Cloud contact centers avoid the large, upfront payment that’s the norm with premise-based software. The monthly subscription will remain the same, covering everything from storage and access to maintenance and support services. Plus, since cloud CRM systems don’t require the same type of IT attention that software does, you won’t have to pay high maintenance costs.

  1. Hassle-Free Upgrades

Traditional software requires routine upgrades, which can cause problems with other software that’s not compatible. With the cloud, upgrades never result in compatibility issues because the program doesn’t actually live on your device. If you want to scale your business, the cloud-based system will scale with you, often without no added cost. You can add more agents and buy more phone lines without paying anything extra. As your business changes because of something unexpected or simply due to seasonal fluctuations, your cloud system can change along with it.

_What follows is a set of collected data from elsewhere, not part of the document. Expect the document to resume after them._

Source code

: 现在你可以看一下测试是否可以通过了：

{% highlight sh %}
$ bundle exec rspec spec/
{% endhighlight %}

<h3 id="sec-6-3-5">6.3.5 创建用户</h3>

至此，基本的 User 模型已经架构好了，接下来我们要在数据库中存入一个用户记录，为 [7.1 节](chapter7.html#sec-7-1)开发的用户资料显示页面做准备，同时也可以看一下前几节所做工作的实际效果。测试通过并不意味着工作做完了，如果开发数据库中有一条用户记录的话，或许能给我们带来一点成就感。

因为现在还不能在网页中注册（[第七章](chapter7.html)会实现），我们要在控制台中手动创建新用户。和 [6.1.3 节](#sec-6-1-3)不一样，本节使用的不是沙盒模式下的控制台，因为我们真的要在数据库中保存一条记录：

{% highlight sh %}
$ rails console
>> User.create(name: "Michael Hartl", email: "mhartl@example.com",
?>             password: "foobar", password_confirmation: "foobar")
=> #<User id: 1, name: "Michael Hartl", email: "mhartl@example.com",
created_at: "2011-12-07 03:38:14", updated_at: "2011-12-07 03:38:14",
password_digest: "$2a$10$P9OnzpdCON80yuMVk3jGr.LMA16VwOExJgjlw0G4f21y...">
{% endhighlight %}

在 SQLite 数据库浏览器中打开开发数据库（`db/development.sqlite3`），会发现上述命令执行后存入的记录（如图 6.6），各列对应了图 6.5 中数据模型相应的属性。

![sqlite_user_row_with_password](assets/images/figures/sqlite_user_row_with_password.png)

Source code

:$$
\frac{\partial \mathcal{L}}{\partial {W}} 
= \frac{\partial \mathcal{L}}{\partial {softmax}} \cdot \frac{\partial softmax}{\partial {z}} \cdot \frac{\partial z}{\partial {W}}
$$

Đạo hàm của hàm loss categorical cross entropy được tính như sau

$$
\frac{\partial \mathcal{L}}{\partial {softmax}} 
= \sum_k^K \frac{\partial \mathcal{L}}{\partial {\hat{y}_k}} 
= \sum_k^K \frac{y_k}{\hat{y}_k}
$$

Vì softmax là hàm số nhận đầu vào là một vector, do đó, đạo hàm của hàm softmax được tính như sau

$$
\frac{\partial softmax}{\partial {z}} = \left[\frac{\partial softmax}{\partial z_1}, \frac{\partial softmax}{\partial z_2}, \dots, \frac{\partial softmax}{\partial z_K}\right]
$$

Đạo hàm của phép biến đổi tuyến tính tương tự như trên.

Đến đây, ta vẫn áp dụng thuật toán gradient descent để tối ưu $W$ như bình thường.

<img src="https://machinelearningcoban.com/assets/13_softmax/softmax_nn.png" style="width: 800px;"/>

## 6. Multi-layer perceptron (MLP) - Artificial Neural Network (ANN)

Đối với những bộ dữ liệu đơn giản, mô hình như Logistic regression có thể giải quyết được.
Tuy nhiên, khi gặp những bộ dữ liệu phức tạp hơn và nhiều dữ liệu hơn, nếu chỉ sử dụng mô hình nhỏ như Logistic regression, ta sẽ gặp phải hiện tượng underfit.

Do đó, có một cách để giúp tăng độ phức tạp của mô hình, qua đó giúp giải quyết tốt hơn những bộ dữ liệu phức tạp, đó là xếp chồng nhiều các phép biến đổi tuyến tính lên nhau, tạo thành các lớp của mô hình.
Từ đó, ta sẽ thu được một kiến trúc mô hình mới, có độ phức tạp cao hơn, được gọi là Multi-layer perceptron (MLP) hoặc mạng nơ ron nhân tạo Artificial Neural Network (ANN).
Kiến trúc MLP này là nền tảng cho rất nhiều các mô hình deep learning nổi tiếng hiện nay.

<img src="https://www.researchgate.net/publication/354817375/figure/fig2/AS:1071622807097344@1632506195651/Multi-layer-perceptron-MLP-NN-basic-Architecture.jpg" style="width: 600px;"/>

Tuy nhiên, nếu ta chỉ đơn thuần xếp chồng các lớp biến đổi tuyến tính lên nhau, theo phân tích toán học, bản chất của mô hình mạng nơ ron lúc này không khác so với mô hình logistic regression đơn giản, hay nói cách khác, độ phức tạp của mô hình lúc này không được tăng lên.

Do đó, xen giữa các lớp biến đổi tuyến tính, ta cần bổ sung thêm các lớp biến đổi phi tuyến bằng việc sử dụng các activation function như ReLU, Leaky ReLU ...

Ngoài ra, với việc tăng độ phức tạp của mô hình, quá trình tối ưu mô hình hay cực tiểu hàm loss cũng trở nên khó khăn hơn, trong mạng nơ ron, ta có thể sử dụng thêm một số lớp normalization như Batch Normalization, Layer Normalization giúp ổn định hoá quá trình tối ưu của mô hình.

  1. Automatic Backup Protection

The cloud automatically backs up your data in order to keep it safe. If a disaster or emergency happens, your contact center information won’t be vulnerable. Even if one cloud server goes down, another cloud server will immediately take its place, making it possible for you to continue working.

  1. Remote Workers

Cloud-based CRM systems allow you to employ remote contact center agents. This is especially helpful if you need agents to provide service to customers in different time zones. So long as the agent can access the Internet, calls can be routed to them from the contact center’s network. Telecommuting has its perks: employees are happier, overhead is lower and the hiring pool is larger because you’re not required to hire people who live in a certain location.

Cloud-based CRM software can streamline business practices, improve the customer experience, give you a better pool of candidates to hire from and increase your bottom line.